INSTRUCTION
Retype everything in the entries that follow, exactly as shown.

RECORDS SUPPLIED

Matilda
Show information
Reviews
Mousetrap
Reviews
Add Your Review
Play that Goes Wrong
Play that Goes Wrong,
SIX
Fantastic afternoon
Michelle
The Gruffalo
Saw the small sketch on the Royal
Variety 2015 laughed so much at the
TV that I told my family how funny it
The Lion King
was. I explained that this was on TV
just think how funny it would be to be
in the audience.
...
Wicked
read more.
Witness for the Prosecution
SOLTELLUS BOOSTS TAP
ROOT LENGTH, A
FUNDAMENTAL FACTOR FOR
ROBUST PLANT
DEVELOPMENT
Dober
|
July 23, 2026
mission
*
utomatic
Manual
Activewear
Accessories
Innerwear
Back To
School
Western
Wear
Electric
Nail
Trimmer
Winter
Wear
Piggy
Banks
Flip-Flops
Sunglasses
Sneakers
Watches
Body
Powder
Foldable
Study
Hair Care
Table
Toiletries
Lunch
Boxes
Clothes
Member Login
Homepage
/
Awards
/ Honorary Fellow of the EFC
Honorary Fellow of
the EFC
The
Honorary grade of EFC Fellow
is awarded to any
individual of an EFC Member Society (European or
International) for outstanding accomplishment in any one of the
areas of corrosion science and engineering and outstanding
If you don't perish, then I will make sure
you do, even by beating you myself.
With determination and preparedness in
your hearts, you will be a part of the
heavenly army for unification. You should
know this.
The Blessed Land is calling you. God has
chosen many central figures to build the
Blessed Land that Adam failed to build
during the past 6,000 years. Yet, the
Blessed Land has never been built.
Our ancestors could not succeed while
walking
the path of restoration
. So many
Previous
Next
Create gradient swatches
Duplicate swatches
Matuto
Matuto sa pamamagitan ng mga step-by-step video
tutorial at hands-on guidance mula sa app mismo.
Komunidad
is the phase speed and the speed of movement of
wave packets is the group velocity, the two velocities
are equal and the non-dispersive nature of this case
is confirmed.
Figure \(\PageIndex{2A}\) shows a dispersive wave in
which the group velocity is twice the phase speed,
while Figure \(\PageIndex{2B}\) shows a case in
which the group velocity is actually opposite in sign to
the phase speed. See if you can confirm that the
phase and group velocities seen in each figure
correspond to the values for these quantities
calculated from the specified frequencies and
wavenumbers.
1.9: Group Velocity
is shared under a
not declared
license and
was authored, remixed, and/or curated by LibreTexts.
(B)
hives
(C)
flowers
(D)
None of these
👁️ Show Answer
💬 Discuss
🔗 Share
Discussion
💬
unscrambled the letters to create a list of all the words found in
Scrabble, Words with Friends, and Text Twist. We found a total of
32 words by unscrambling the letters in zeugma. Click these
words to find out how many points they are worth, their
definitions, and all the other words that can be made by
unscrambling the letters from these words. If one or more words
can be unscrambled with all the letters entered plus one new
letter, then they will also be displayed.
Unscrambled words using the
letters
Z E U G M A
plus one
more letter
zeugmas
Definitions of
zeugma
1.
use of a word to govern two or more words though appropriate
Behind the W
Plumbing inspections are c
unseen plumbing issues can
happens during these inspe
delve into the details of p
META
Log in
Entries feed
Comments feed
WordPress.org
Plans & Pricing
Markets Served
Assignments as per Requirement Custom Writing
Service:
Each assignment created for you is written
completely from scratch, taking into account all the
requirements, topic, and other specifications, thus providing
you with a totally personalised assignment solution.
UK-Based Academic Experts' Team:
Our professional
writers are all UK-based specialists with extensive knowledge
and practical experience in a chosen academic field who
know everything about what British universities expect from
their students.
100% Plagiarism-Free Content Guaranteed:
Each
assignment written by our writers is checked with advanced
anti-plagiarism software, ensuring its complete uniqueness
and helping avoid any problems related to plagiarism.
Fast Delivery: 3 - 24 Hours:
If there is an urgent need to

RESPONSE TO THE TASK
Matilda
Show information
Reviews
Mousetrap
Reviews
Add Your Review
Play that Goes Wrong
Play that Goes Wrong,
SIX
Fantastic afternoon
Michelle
The Gruffalo
Saw the small sketch on the Royal
Variety 2015 laughed so much at the
TV that I told my family how funny it
The Lion King
was. I explained that this was on TV
just think how funny it would be to be
in the audience.
...
Wicked
read more.
Witness for the Prosecution
SOLTELLUS BOOSTS TAP
ROOT LENGTH, A
FUNDAMENTAL FACTOR FOR
ROBUST PLANT
DEVELOPMENT
Dober
|
July 23, 2026
mission
*
utomatic
Manual
Activewear
Accessories
Innerwear
Back To
School
Western
Wear
Electric
Nail
Trimmer
Winter
Wear
Piggy
Banks
Flip-Flops
Sunglasses
Sneakers
Watches
Body
Powder
Foldable
Study
Hair Care
Table
Toiletries
Lunch
Boxes
Clothes
Member Login
Homepage
/
Awards
/ Honorary Fellow of the EFC
Honorary Fellow of
the EFC
The
Honorary grade of EFC Fellow
is awarded to any
individual of an EFC Member Society (European or
International) for outstanding accomplishment in any one of the
areas of corrosion science and engineering and outstanding
If you don't perish, then I will make sure
you do, even by beating you myself.
With determination and preparedness in
your hearts, you will be a part of the
heavenly army for unification. You should
know this.
The Blessed Land is calling you. God has
chosen many central figures to build the
Blessed Land that Adam failed to build
during the past 6,000 years. Yet, the
Blessed Land has never been built.
Our ancestors could not succeed while
walking
the path of restoration
. So many
Previous
Next
Create gradient swatches
Duplicate swatches
Matuto
Matuto sa pamamagitan ng mga step-by-step video
tutorial at hands-on guidance mula sa app mismo.
Komunidad
is the phase speed and the speed of movement of
wave packets is the group velocity, the two velocities
are equal and the non-dispersive nature of this case
is confirmed.
Figure \(\PageIndex{2A}\) shows a dispersive wave in
which the group velocity is twice the phase speed,
while Figure \(\PageIndex{2B}\) shows a case in
which the group velocity is actually opposite in sign to
the phase speed. See if you can confirm that the
phase and group velocities seen in each figure
correspond to the values for these quantities
calculated from the specified frequencies and
wavenumbers.
1.9: Group Velocity
is shared under a
not declared
license and
was authored, remixed, and/or curated by LibreTexts.
(B)
hives
(C)
flowers
(D)
None of these
👁️ Show Answer
💬 Discuss
🔗 Share
Discussion
💬
unscrambled the letters to create a list of all the words found in
Scrabble, Words with Friends, and Text Twist. We found a total of
32 words by unscrambling the letters in zeugma. Click these
words to find out how many points they are worth, their
definitions, and all the other words that can be made by
unscrambling the letters from these words. If one or more words
can be unscrambled with all the letters entered plus one new
letter, then they will also be displayed.
Unscrambled words using the
letters
Z E U G M A
plus one
more letter
zeugmas
Definitions of
zeugma
1.
use of a word to govern two or more words though appropriate
Behind the W
Plumbing inspections are c
unseen plumbing issues can
happens during these inspe
delve into the details of p
META
Log in
Entries feed
Comments feed
WordPress.org
Plans & Pricing
Markets Served
Assignments as per Requirement Custom Writing
Service:
Each assignment created for you is written
completely from scratch, taking into account all the
requirements, topic, and other specifications, thus providing
you with a totally personalised assignment solution.
UK-Based Academic Experts' Team:
Our professional
writers are all UK-based specialists with extensive knowledge
and practical experience in a chosen academic field who
know everything about what British universities expect from
their students.
100% Plagiarism-Free Content Guaranteed:
Each
assignment written by our writers is checked with advanced
anti-plagiarism software, ensuring its complete uniqueness
and helping avoid any problems related to plagiarism.
Fast Delivery: 3 - 24 Hours:
If there is an urgent need to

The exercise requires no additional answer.